Редлоу кивнул, и маленькие босые ноги глухо застучали по полу, торопливо убегая прочь. С лампой в руках Редлоу вернулся к себе, поспешно запер дверь и, опустившись в кресло, закрыл лицо руками, точно страшась самого себя.
Ибо теперь он поистине был один. Один, один.
Маленький человечек сидел в маленькой комнатке, отделенной от маленькой лавочки маленькой ширмой, сплошь заклеенной маленькими газетными вырезками. Компанию маленькому человечку составляло любое количество маленьких детей, какое вам заблагорассудится назвать, – по крайней мере так могло показаться с первого взгляда: столь внушительное впечатление производили они на этом весьма ограниченном пространстве.
Из этой мелюзги двое чьими-то мощными усилиями были уложены на кровать, стоявшую в углу, где они могли бы мирно опочить сном невинности, если бы не прирожденная склонность пребывать в бодрствующем состоянии и при этом все время то выскакивать из кровати, то снова вскакивать на нее. Непосредственной целью этих буйных вторжений в бодрствующий мир была стена из устричных раковин, возводимая в другом углу комнаты еще двумя юными созданиями; на каковую крепость двое из кровати совершали непрестанные нападения (подобно тем ненавистным пиктам и скоттам, что осаждают на первых порах изучения истории почти всех юных бриттов) и затем отступали на собственную территорию.
В придачу к суматохе, возникавшей при этих набегах и при контратаках, когда те, что подверглись нападению, увлеченно преследуя обидчиков, с размаху кидались на постель, где под одеялом пытались укрыться беглецы, еще один маленький мальчик, сидевший в другой маленькой кроватке, вносил свою скромную лепту в общий беспорядок, швыряя башмаки и еще кое-какие мелкие предметы, безобидные сами по себе, но в качестве метательных снарядов не очень мягкие и приятные, в нарушителей своего покоя, которые незамедлительно отвечали ему такими же любезностями.
Помимо этого еще один маленький мальчик – самый большой из всех, но все-таки маленький – ковылял взад и вперед, перегнувшись набок и с великим трудом передвигая ноги под тяжестью крупного младенца; иные оптимистически настроенные родители воображают, будто таким способом ребенка можно убаюкать.
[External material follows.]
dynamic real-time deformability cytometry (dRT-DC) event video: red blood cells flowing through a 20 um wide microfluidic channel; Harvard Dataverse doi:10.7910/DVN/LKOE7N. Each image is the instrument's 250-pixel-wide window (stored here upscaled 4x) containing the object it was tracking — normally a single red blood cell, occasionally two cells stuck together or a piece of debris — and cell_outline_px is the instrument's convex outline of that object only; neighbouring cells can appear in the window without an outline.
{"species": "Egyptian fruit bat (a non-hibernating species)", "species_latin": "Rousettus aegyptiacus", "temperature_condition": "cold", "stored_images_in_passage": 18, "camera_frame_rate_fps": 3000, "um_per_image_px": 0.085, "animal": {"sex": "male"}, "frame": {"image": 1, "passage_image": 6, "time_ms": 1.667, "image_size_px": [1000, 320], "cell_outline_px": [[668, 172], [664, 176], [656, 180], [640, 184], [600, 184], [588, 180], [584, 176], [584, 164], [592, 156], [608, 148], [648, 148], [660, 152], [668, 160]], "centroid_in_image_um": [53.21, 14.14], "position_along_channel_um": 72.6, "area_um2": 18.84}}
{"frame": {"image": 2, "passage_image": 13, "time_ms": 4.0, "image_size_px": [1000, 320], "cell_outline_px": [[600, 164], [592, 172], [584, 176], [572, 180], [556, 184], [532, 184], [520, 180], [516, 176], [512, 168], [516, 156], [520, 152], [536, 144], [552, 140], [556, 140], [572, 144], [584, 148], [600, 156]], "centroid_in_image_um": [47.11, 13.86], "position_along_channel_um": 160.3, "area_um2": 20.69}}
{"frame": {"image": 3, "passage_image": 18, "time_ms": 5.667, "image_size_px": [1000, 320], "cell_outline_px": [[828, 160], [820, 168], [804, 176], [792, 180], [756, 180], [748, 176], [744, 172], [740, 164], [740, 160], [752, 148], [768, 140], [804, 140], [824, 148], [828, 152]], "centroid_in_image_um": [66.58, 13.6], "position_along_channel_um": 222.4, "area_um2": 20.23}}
Но увы! Мальчик и не подозревал, что глаза младенца глядят поверх его плеча с неистощимым любопытством и только еще зарождающейся готовностью созерцать и наблюдать окружающее.
То был воистину не младенец, а ненасытный Молох, на чей алтарь изо дня в день приносилось в жертву существование упомянутого брата. Характер младенца, можно сказать, составляли два качества: неспособность пять минут кряду пробыть на одном месте без рева и неспособность уснуть, когда это от него требовалось.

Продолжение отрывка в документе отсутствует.